The enchanted feather wrote feverishly - notes, missives, reminders of things Remus had half-forgotten but now remembered through someone else's eyes, apologies, doodles of stupid pranks that the Marauders had done from the view of the victim, and there was even one particularly fervent letter that made his colour rise at the vivid description from the Mirror of Erised.
"Life is cruel. It made me see the vision of happiness through a mirror of hidden desires, but desires are something never to be held."
There were rambles about the nature of witchcraft, like a conversation for two walking along the winding paths leading to Hogsmeade, an attempt to describe Remus in poetry left half-unfinished in furious blots and struck out lines, as if he had thrown his pen in frustration. It made Remus laugh, because he could imagine the proud writer's defeat. Invitations - written twice, reworded, rewritten, but never sent, letter-perfect for no one's eyes. He could spend days reading all of these, all these private thoughts for his perusal. Their time in Hogwarts compressed into these scrawls. How can he read all these in one day? They would take weeks and weeks, he would savour these words, think them over.
"And I knew all this time that whatever I felt was something I can't reveal to you, because you, the you I knew from all these years in Hogwarts, you would reject me. But now I just have to tell you all of these things. I'll burst if I can't tell you, and the wounds would be open for the world to see."
It told more things he did not imagine - of the change he went through to become the servant of Voldemort.
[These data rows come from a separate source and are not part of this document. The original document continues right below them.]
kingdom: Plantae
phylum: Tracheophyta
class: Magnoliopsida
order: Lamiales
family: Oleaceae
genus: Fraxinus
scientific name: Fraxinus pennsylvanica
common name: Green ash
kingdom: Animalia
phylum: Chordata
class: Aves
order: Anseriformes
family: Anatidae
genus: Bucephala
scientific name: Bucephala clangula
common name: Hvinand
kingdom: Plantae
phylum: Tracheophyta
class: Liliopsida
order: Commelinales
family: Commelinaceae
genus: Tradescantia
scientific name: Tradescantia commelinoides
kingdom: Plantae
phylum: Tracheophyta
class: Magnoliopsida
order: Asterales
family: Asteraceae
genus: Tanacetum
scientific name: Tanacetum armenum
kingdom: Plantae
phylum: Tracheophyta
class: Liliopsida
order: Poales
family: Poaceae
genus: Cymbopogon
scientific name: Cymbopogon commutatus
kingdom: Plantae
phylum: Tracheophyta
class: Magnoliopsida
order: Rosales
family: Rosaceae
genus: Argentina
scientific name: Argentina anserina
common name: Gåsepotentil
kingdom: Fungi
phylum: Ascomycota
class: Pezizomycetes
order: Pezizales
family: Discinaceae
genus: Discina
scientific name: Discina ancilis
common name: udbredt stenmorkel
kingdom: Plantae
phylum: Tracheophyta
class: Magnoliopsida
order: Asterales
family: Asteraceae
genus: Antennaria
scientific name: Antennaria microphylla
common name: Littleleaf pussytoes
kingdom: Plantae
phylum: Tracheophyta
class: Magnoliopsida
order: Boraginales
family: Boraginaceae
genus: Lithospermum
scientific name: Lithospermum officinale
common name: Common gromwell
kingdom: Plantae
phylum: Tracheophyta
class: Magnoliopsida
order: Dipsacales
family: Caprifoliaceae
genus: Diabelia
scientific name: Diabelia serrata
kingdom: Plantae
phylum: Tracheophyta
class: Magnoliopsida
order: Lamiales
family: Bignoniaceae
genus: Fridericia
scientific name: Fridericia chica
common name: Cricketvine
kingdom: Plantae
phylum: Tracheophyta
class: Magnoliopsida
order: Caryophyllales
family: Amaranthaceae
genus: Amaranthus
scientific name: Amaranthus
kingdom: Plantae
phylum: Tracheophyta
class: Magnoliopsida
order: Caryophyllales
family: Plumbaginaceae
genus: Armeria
Of pain and torture, weakness, justifications why he was doing this, in the end wanting to escape the darkness he called upon himself, but can't, not when he carried the Dark Mark with him. Of the few things that kept him sane, through days only remembered in fragments of anger and defeat. Redemption, solitude, forgetfulness, found in the refuge of childhood. The bashfulness hidden in the abrupt attitude when his childhood crush returned to teach Defense against the Dark Arts, his thoughts on Remus' being there, how he wished he could be close, but dared not to.
"In all honesty I'd rather forget you - it's less painful than thinking where you could be at this moment, or if you were with someone, or if you think of me too. Do you think of me, even just a little? Maybe that's the only question I'd dare to ask you. Even when I revealed your true nature, I think I knew you can never be that cruel."
Remus stopped reading for a moment, lost in thought. He could almost imagine the person writing in the depths of his dungeons, reviled by the students, avoided by some of the teachers, lonely, and wishful. He'd tried to approach the man, but he'd reflexively shielded against any friendly overtures. And it made Remus sad just thinking about it.
He could not hear the scratching of the pen against paper anymore. Its purpose done, the feather started to disintegrate before his eyes, light motes floating upward and outward, into the skylight. The very last of the papers lay drying on the table.
On the eight thousand four hundred and ninety-second note, the very last of from the dissipating feather, was written, "In the end I have to say two things to you. I love you. I'm sorry."